Our musical tour starts in Finland with yellow-haired former Idols contestant Alma, who's been pretty busy the past year combining her own releases like "Chasing Highs" with featured spots on tracks by Sub Focus (which just missed my top 100), Martin Solveig and Charli XCX. This remix of "Chasing Highs" was done by Roosevelt, who made my year-end top 5 in 2016 and will pop up again this year with his own music.

They placed two songs in my top 10 for 2013 (including annual chart-topper "Lost And Not Found"), but it was looking like Chase & Status weren't going to come anywhere close to living up to that with fourth album Tribe. The four singles the duo released in 2016 ahead of the album did nothing for me, but they got back on track with this less drum and bass-y tune featuring Mercury Music Prize-nominated band Blossoms. We'll see Chase & Status again in the final part of the countdown - will it be in this year's top 10?

Here's another female performer with a number of solo and featured (most notably on Kygo's "Stay") credits to her name. American Maty (short for Madeline) Noyes wrote "Say It To My Face" about being so used to toxic relationships that she didn't quite know how to handle a healthy one.

The musicians and producers behind this mysterious Swedish dance act might keep a low profile, but what Stockholm Noir lack in personnel details, they make up for by having one of the most descriptive names in music. The dark and brooding electronica released by the group is the musical equivalent of Scandi crime series like The Killing and The Bridge - unsettling but compelling. More from them shortly... 

It's a welcome back to my year-end top 100 to both Avicii (who last featured in 2012) and Rita Ora (who was a featured singer on two tracks in my 2015 top 100). The best thing the Swedish DJ/producer has released in some time, "Lonely Together" was also part of a return to form for Rita, whose career as lead artist got back on track in 2017, as we'll see further into this countdown.

Since they triumphed on the British version of The X Factor in 2011, Little Mix have enjoyed an incredibly consistent run on the UK chart, with 12 top 10 hits and no official single charting lower than number 16. As far as I've been concerned, however, the girl group have never bettered their first post-winner's single release, "Wings", which almost topped my year-end chart for 2012, and haven't returned to my annual top 100 since then... until now. A Stormzy-less version of "Power" appeared on the original release of their fourth album, Glory Days, but it was spruced up with the added rap when it became the fourth single.

British singer/songwriter Ronika (real name: Veronica Sampson) released her second album, Lose My Cool, in 2017. Among the genre-blending tracks was this synth funk highlight.

No, not a cover of the Bananarama classic, but a brand new song by American singer Daniella Mason. A childhood friend of Jonas Brothers, Daniella started out as a songwriter, and contributed to songs on Nick Jonas' previous two albums.

Sia must surely be the hardest-working woman in music. In the past year and a bit, she's released singles from four films (Lion, The Eagle Huntress, Wonder Woman and My Little Pony: The Movie), performed on tracks by Zayn and Stargate, put out a Christmas album and lifted this fourth single from the This Is Acting album - and that's just the songs she recorded herself. The energetic "Move Your Body" was written with Shakira in mind, but when she passed on the song, Sia recorded it herself.

Work task 1: In the music countdown passage, for which singer was "Move Your Body" originally written?
Work task 2: Resume the music countdown passage after its final sentence, continuing with the next entry in the same style.

Information:
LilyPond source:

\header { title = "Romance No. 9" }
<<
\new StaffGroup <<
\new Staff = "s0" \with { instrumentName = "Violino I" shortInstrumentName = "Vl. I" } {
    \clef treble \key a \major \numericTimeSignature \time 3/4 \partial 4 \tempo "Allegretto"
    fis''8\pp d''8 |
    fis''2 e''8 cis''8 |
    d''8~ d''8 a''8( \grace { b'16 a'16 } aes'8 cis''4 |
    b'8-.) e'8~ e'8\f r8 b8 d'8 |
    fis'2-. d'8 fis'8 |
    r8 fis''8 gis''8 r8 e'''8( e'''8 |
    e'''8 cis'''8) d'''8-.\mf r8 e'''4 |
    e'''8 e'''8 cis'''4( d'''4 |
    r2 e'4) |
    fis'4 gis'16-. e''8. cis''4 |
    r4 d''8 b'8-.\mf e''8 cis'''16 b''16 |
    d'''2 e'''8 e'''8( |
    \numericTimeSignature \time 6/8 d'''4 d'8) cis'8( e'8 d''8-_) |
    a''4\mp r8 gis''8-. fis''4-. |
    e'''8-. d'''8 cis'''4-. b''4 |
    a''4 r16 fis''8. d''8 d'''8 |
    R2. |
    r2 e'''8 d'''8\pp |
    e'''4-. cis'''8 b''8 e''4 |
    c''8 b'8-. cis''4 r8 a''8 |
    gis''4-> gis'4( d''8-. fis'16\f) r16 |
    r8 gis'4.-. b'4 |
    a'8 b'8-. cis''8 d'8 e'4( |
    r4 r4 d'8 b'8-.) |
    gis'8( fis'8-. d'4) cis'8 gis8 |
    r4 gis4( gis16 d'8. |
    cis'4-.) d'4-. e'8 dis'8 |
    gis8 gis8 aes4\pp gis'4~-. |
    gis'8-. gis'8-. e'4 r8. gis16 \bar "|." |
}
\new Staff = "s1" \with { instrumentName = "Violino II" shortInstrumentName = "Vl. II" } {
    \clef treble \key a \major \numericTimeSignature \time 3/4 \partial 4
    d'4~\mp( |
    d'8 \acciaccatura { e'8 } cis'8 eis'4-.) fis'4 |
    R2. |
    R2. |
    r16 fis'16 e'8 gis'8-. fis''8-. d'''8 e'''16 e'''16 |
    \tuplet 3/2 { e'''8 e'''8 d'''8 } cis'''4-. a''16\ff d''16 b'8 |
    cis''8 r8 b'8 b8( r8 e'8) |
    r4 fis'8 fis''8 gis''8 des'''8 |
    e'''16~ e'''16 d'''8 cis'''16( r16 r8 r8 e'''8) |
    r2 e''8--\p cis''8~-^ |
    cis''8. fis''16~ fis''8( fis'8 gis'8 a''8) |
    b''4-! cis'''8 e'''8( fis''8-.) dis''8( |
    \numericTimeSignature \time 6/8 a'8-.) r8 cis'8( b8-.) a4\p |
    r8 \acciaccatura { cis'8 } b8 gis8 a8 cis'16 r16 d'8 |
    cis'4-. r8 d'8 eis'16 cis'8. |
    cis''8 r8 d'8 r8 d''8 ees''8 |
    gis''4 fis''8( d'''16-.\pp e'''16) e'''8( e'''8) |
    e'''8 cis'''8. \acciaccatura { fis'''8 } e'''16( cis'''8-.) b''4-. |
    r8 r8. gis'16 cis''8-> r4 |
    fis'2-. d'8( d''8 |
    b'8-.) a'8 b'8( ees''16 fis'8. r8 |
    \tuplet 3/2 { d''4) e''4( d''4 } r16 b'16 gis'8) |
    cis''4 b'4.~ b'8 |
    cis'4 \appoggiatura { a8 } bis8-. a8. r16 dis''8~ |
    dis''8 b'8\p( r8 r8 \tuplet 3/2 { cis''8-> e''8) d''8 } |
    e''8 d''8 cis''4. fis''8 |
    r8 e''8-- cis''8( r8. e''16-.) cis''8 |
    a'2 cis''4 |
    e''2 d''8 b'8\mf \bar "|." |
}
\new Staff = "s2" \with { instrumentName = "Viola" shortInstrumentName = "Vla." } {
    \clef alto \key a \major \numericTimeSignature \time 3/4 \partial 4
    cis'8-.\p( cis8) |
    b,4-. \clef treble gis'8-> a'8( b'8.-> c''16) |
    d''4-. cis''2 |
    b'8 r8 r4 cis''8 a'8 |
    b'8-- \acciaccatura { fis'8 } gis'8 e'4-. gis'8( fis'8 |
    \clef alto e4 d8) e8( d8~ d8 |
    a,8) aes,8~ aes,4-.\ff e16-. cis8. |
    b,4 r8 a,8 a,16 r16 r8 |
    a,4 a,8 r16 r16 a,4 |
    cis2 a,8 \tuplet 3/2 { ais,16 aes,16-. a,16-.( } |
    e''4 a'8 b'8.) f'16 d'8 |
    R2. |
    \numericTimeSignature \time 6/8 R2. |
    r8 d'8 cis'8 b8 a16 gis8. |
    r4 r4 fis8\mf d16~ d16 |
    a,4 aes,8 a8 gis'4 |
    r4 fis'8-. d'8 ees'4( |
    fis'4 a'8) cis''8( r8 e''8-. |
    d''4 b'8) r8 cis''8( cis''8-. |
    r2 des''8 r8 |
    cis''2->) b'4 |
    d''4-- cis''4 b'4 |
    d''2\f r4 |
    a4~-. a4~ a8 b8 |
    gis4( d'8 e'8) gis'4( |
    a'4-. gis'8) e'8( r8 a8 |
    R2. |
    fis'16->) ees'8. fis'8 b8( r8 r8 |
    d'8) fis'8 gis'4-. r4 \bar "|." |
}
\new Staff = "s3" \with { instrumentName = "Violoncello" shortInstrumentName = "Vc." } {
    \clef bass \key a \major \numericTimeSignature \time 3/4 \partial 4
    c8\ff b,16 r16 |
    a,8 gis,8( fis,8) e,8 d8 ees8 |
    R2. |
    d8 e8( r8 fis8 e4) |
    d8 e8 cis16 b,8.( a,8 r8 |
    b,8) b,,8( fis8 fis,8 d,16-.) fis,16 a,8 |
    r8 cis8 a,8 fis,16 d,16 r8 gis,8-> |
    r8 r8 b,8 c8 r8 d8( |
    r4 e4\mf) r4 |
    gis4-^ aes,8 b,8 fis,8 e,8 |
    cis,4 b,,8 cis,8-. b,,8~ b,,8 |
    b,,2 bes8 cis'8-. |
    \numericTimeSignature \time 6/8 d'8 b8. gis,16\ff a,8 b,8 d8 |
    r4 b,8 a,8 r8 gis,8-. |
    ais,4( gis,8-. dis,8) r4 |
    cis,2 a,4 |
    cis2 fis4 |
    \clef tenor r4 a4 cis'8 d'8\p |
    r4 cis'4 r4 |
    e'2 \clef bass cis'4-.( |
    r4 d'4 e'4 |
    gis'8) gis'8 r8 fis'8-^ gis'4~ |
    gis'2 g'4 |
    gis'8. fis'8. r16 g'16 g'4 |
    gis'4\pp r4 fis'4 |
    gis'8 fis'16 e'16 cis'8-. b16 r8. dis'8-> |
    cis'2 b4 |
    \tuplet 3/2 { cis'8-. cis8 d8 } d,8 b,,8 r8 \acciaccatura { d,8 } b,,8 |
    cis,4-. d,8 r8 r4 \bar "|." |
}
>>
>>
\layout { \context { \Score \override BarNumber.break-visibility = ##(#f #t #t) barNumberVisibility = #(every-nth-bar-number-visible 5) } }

Output 1: Shakira

Output 2:
Here's another alumus from the BRIT school - 22-year-old Hannah Rodgers, whose stage name, Pixx, was her grandmother's nickname. With its quirky verses and out-and-out pop chorus, "Waterslides" sounds like the sort of song you would have heard in 1982 performed by Toto Coelo, Altered Images or The Belle Stars, but with more of a polished sheen.

I never got into iamamiwhoami, the multimedia project from Swedish singer Jonna Lee and producer Claes Björklund, although it clearly generated plenty of interest in the blogosphere. I am right onboard Jonna's latest incarnation, ionnalee, however. Moody synthpop single "Gone" will appear on the album Everyone Afraid To Be Forgotten, which is due in early 2018.

Their name might spell out Arizona, but this American electronic rock three-piece are actually from New Jersey. This version of "Cross My Mind" featured guest vocals from American singer Kiiara (of "Gold" fame), who also popped up on Linkin Park's "Heavy" in 2017.

The first solo male artist to make this list is a teen singer from Norway who got his break by appearing on reality series The Stream, which sounds kind of like The Voice but with a representative (including M2M's Marion Raven and the singer of personal favourite Donkeyboy) from the three major record labels, Sony, Warner and Universal, acting as mentors. Adrees didn't win the competition, which uses Spotify streams to determine advancement through the series, but did come out with a deal and this pop gem.

Making the first of two appearances on this list is British singer Sinead Harnett, who's been plugging away over the past few years, releasing solo work and performing guest vocals for all the right people (Rudimental, Disclosure, Snakehips) without ever featuring on any big hits. "Unconditional" is her most recent solo effort and we'll see her on someone else's single in Part 2.

Another of the string of singles released by Stockholm Noir in 2017, "Boy Like A Girl" features Danish singer Ofelia on vocals and, while not as clubby as "Island", it's just as atmospheric and evocative. And no, we're still not done with them yet...

Here Little Mix are again with a song that was added to Glory Days when it was repackaged as the Platinum Edition towards the end of 2017. Not an official single, "Is Your Love Enough?" was certainly good enough to have been one.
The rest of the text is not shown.